Passage to read »
Changes in language_model_learner (release 1.0.43)

I have built a text classifier using the approach taken for IMDB in the MOOC. I updated fastai today and found some changes to language_model_learner. If I understood correctly the API now requires arch to be defined which then (for AWD_LSTM at least) pulls in pre-trained weights as default.

I updated my code to reflect the change:

learn_lm = language_model_learner(data_lm, AWD_LSTM, drop_mult=0.3)

Running learn.lr_find seemed to give similar results to that I got in the past.


However, when I start to train (I have tried different lr) I don’t seem to get any improvement in accuracy at all. Previously, I could train final layers (i.e. prior to unfreezing) for around 15 epochs and see significant improvement.

learn_lm.fit_one_cycle(5, 1e-1, moms=(0.8,0.7))


Has anyone else seen issues with this latest release ? Am I missing something in these changes ? The predictions I am getting via the language model are now quite poor whereas I was getting sensible output (in context of my data) with the previous release.

1 Like

Your code is correct for the new API. Are you using the same batch size / learning rate as before? Asking because 1e-1 seems very big.

Thanks for responding. I have not changed batch size (it is default). I am not sure if the learning rate got changed but it doesn’t seem to make much difference what I use now.

Record extracts »
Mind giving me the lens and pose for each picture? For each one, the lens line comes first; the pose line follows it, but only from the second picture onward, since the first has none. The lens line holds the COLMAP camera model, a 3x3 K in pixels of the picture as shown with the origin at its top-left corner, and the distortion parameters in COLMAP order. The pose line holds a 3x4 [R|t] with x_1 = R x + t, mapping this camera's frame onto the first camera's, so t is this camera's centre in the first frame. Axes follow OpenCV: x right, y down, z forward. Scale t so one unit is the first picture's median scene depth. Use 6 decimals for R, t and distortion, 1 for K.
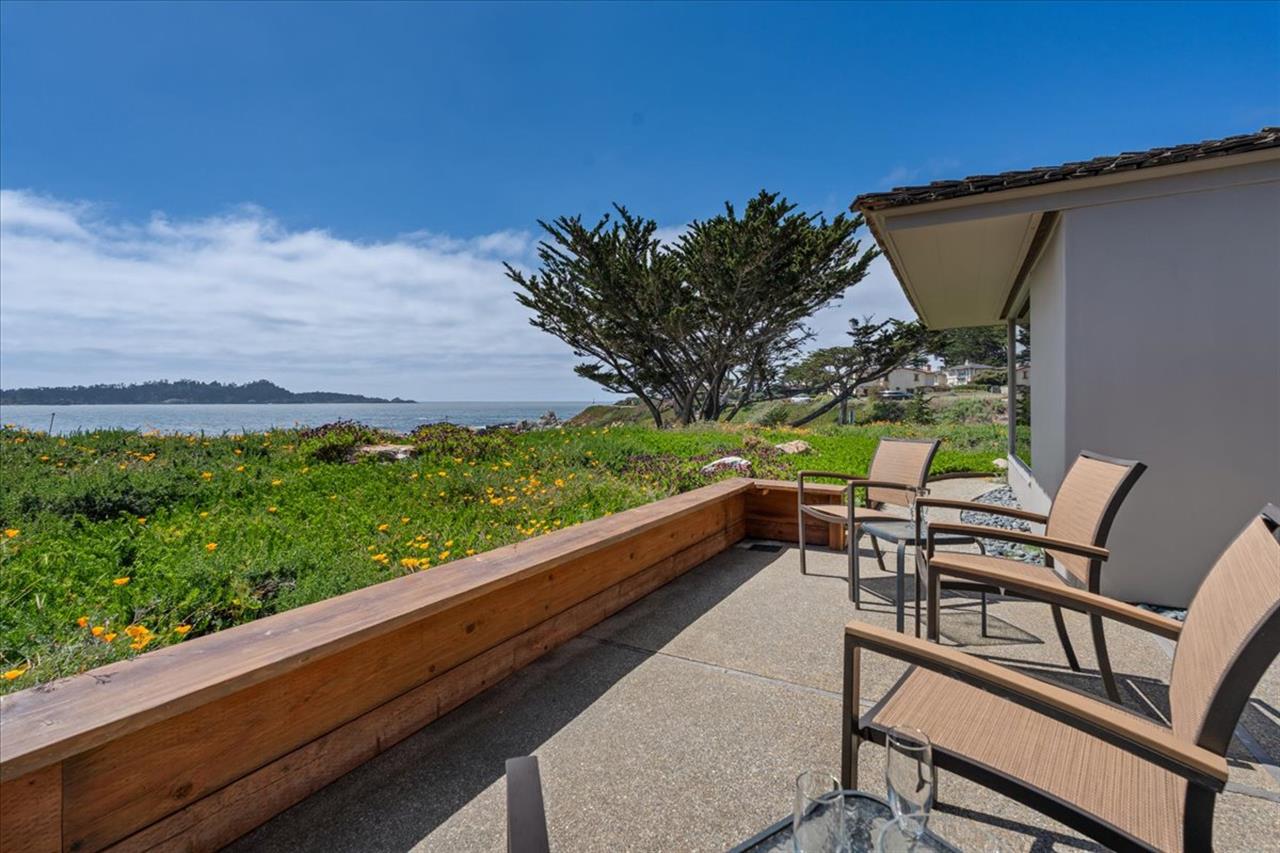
lens RADIAL K [[565.1, 0, 637.7], [0, 565.1, 416.1], [0, 0, 1]] dist [-0.003885, 0.001395]
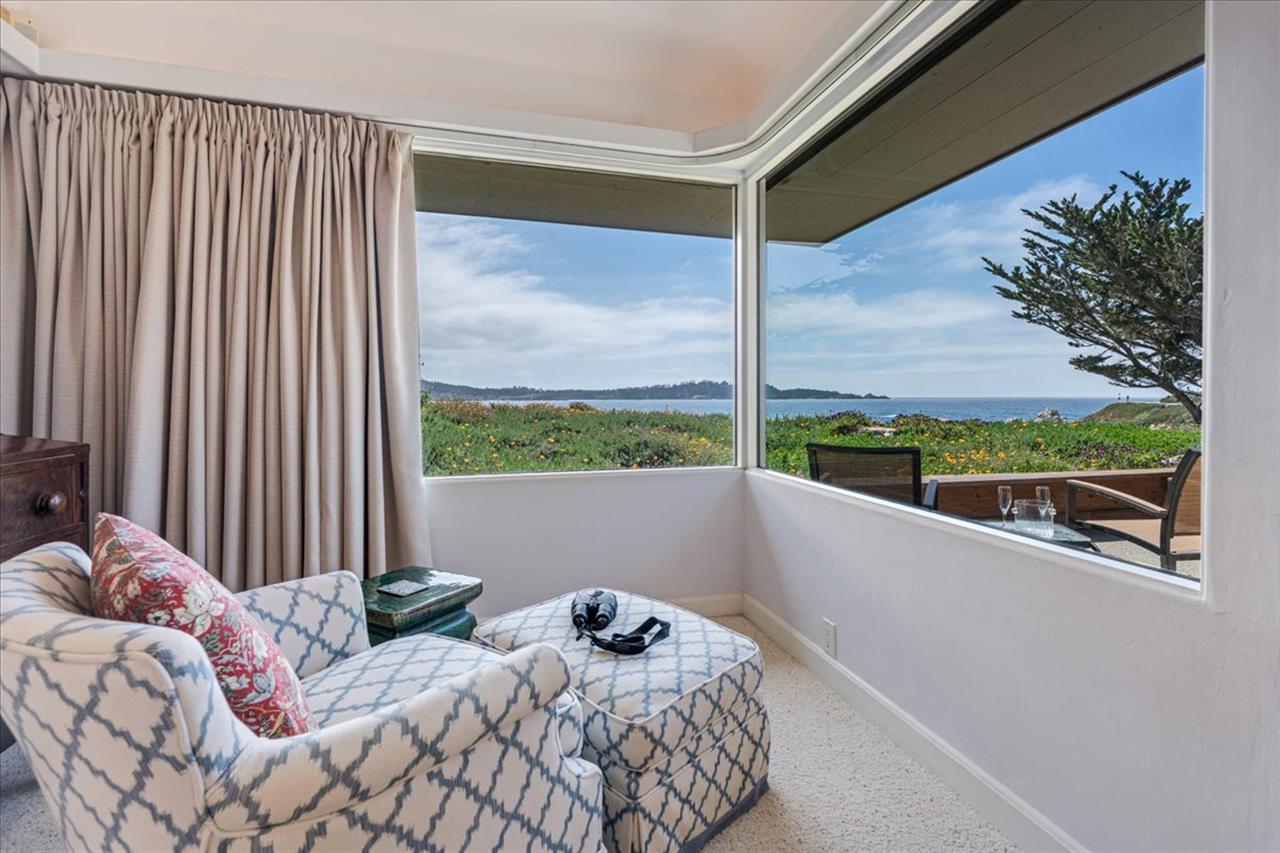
lens RADIAL K [[565.1, 0, 651.2], [0, 565.1, 400.4], [0, 0, 1]] dist [-0.003885, 0.001395]
pose [[0.716323, 0.003313, -0.697761, 0.041471], [-0.017546, 0.999758, -0.013267, 0.002715], [0.697548, 0.021746, 0.716208, -0.119910]]
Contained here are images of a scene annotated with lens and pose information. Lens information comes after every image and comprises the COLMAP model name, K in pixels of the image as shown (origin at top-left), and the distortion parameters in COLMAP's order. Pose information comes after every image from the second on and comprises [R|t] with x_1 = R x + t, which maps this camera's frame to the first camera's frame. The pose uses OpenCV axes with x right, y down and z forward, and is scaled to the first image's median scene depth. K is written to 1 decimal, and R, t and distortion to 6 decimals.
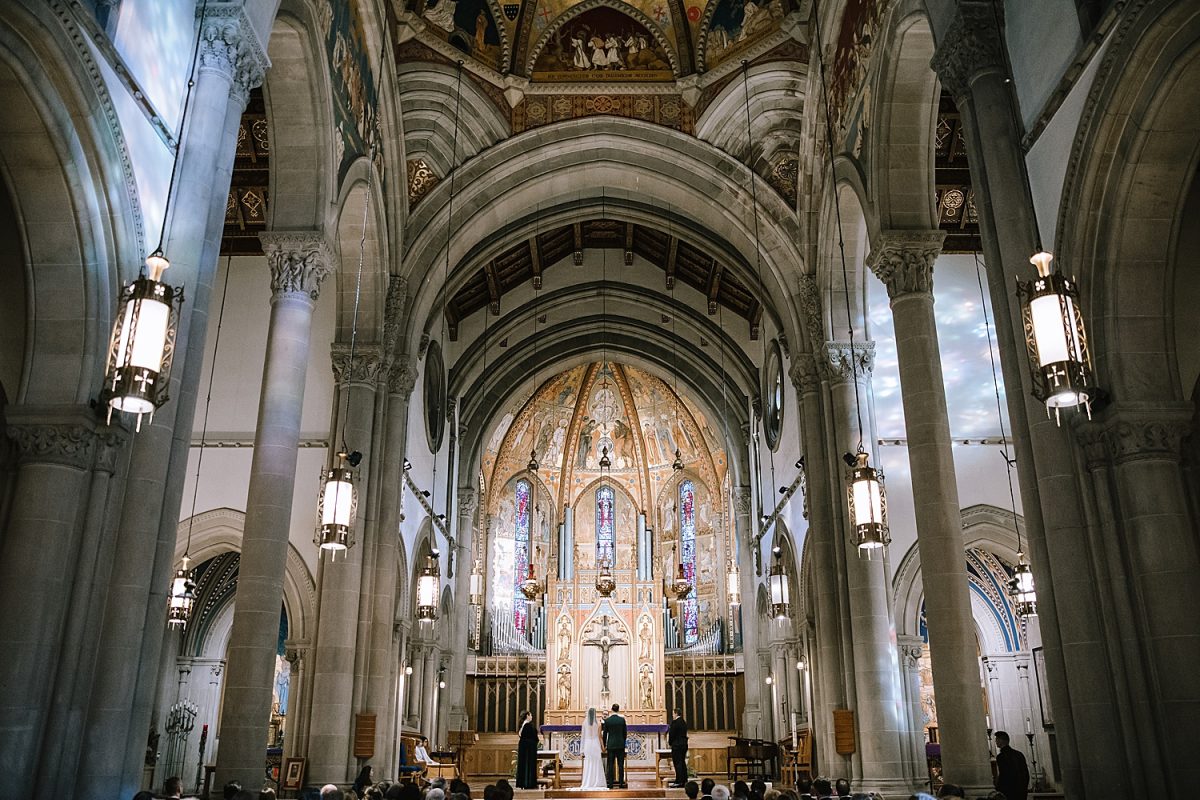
lens RADIAL K [[1004.0, 0, 620.0], [0, 1004.0, 398.2], [0, 0, 1]] dist [-0.099093, 0.140527]
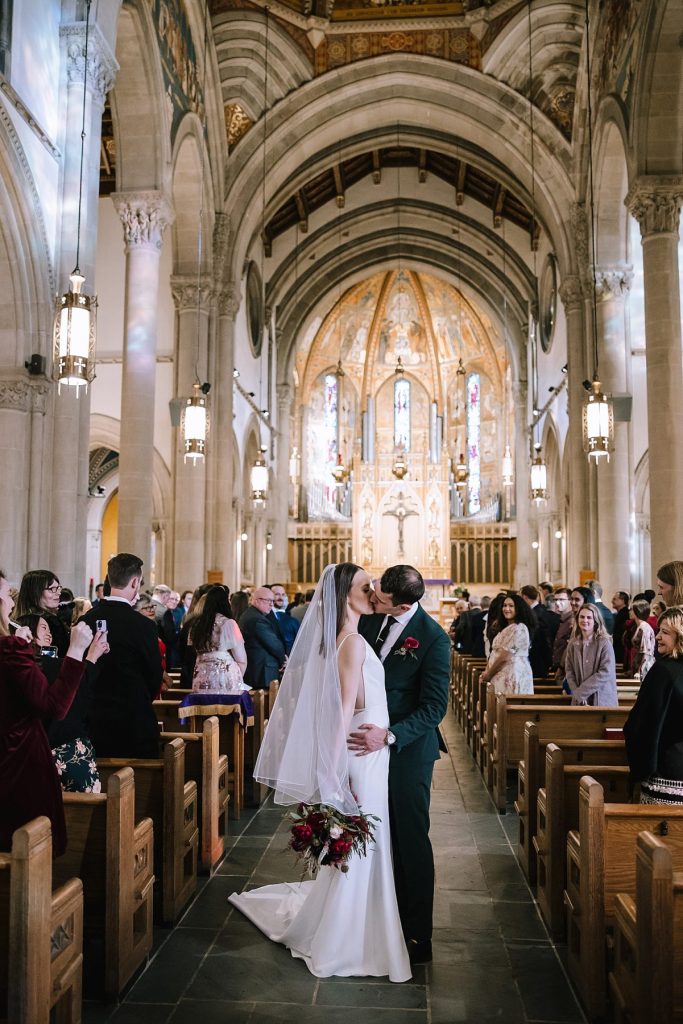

What you need to do »
A - Using the language_model_learner thread, answer each question briefly:
(i) Which architecture does the poster pass to language_model_learner in the updated code?
(ii) For about how many epochs could the poster previously train the final layers before unfreezing?
(iii) What batch size does the poster say they are using?
B - Extend the language_model_learner thread, starting after its final reply.
The data that comes after the language_model_learner thread has no connection to it.

Answers below »
A -
(i) AWD_LSTM
(ii) Around 15 epochs
(iii) The default batch size

B -
Here, for example, with 1e-3:


Now that is weird because even the IMDB sample example trains better than this when unfrozen. Are you sure you use the default tokenization of fastai? Where using URLs.WT103_1 before?

Yeah I’m trying to run the same camvid stuff I was running yesterday and something is… different. When I train accuracy is near zero and doesn’t improve. Tried zapping everything and rerunning notebook from scratch but the same thing is happening.

Yes, I am using default tokenization with TextLMDataBunch.from_csv and was previously using pretrained_model=URLs.WT103_1 with language_model_learner.

I am running my notebook on Windows (and was before too).

I am also having doubts on both learner accuracy and beam_search prediction. This is what I get on IMDB after unfreeze (using train and test folders, 5e-3 LR). The beam_search prediction was kind of repetitive (see ex. This kernel was run before 1.0.43 was released (dev version) but I believe the issue is still the same. I am currently running same IMDB with 1.0.37 to double check.

|epoch |train_loss |valid_loss |accuracy|
|1 |4.890095 |4.716460 |0.252501|
|2 |4.896220 |4.716479 |0.252500|
|3 |4.874429 |4.716483 |0.252489|
|4 |4.881887 |4.716461 |0.252492|
|5 |4.869444 |4.716483 |0.252494|

Let’s begin simple. Can you train the text example to similar accuracy/loss?

I’m assuming you mean the example on

If so, I will try this and see what I get.

I actually meant the notebook in the example fodler but the notebook behind this page works too.

We can reproduce this one and are trying to find the reason.

1 Like

Ok, there was a problem in lr_find that has been fixed in the hotfix 1.0.43.post1, just update fastai again and you should be good.

Sorry about that.


what is the new link to URLs.WT103_1? when change i code to arch=URLs.WT103_1, it does not work.
I see accuracy is at 0.25 levels with AWD_LSTM vs 0.34 with RLs.WT103_1( in note book).

@Chandrak , if I understand the code correctly, when arch=AWD_LSTM is specified the URL for the pretrained model (i.e. URLs.WT103_1) is picked up from metadata settings specified for the model.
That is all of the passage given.